As a business owner, you’re responsible for all aspects of its operations. From marketing to business development to performance and more, you have to stay on top of things for the good of your company. When it comes to running a business, there are many rules and regulations to comply with, especially when it comes to accounting. The last thing you want is to find yourself in hot water due to non-compliance with legal and tax-related issues. Having your business audited by an outside entity can keep you on the right side of the law. Here are some things to consider.
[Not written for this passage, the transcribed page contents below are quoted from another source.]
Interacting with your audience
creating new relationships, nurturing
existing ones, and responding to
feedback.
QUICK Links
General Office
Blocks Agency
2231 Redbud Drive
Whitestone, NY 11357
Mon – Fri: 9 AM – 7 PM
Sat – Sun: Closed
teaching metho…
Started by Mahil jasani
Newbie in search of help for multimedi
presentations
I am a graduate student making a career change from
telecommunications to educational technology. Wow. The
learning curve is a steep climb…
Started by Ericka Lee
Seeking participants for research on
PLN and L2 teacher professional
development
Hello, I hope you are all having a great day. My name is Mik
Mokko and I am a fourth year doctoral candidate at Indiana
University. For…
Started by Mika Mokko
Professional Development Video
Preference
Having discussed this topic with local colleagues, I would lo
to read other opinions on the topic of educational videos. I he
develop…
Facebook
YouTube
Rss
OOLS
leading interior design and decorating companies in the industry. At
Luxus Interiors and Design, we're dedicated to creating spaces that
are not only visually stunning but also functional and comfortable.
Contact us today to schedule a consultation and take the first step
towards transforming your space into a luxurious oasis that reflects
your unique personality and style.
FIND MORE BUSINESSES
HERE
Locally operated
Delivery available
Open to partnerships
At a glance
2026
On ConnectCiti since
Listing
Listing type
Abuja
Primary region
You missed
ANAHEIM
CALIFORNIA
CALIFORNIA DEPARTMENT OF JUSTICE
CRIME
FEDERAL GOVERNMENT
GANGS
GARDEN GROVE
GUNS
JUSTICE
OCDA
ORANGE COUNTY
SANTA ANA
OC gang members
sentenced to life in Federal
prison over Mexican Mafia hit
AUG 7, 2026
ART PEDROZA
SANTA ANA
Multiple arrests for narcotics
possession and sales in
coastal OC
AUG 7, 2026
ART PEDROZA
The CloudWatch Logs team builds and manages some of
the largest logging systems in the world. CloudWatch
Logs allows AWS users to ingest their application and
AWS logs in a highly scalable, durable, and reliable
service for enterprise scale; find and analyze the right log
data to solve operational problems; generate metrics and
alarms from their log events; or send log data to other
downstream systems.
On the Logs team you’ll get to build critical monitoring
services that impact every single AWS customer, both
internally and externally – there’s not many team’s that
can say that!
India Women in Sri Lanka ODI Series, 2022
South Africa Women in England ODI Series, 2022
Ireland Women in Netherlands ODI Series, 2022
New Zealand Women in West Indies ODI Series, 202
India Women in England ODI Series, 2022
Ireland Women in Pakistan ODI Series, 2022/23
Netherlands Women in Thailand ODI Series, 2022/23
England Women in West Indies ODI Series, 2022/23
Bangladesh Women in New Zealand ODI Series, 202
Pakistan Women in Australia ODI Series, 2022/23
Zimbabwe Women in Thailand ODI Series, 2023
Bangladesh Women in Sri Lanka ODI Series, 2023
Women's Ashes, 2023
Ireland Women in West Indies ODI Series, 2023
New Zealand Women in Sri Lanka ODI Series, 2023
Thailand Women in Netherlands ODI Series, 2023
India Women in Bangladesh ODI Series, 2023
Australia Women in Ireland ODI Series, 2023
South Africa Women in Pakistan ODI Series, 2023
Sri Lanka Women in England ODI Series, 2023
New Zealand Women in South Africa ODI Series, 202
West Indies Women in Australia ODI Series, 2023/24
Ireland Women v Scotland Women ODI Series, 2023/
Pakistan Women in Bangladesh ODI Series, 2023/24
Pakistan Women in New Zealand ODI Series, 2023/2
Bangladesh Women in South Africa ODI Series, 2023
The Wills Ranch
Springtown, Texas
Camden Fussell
You don’t have to be a certified public accountant to run your own enterprise; however, you are still responsible for any errors and oversights in your accounting practices. Having your operations scrutinized by an outside firm can expose errors in how you document and record financial transactions. An audit can alert you to mistakes in the accounting process that may prevent you from accurately reviewing financial history and observing trends that can help you better predict outcomes for future planning. You are better equipped to forecast future performance with proper recording of financial information, which is key to gauging the health of your operations.
Improper accounting can lead to serious problems for you as a business owner, particularly legal and tax issues. A provider of auditing services can help you become or stay compliant with the law and any federal, state or local tax regulations. Incorrect accounting can result in tax penalties or an increase in your business’s tax liability. You may run into serious legal problems for not properly reporting financial information to stockholders, lenders and customers. Investors tend to avoid working with companies that appear to be engaging in dishonest practices, especially when it comes to money. A voluntary audit conducted by experts can spare you the trouble of being charged with fraud and/or penalized for erroneous accounting.
Validating Current Practices
It may be helpful to think of a voluntary external review as a test run for a real audit. It’s a great way to get objective feedback on your current accounting practices. You may or may not have significant experience in accounting and while you’re doing the best that you can, what you’re doing may not be enough. An outside auditor can take a close, yet objective look at what you’re doing and provide guidance on any corrective action that may be necessary. Having accurate financial records can position you to better secure additional capital from investors and lenders. Conducting external verification on your own shows stockholders and potential partners that you’re trustworthy.
An outside audit gives you the opportunity to not only learn best accounting practices, but also a better understanding of how your business works. Furthermore, this audit makes you aware of existing issues and what steps can be taken to improve. Developing a relationship with an outside auditing firm can help you anticipate future issues. Some firms provide free or inexpensive education to help you improve the way you manage the financial aspects of your operations. When you consult an outside entity to do your audit, you eliminate the possibility of internal politics and company culture preventing you from getting a true, unbiased assessment of the way your business works or doesn’t.
Owning a business requires careful consideration and close attention to many details, especially the law and applicable tax rules and regulations. Whether you’re an accounting expert or not, consider working with an outside entity to conduct an objective audit of your financial practices. This is a great way to reveal existing issues and gain the insights to take corrective action early.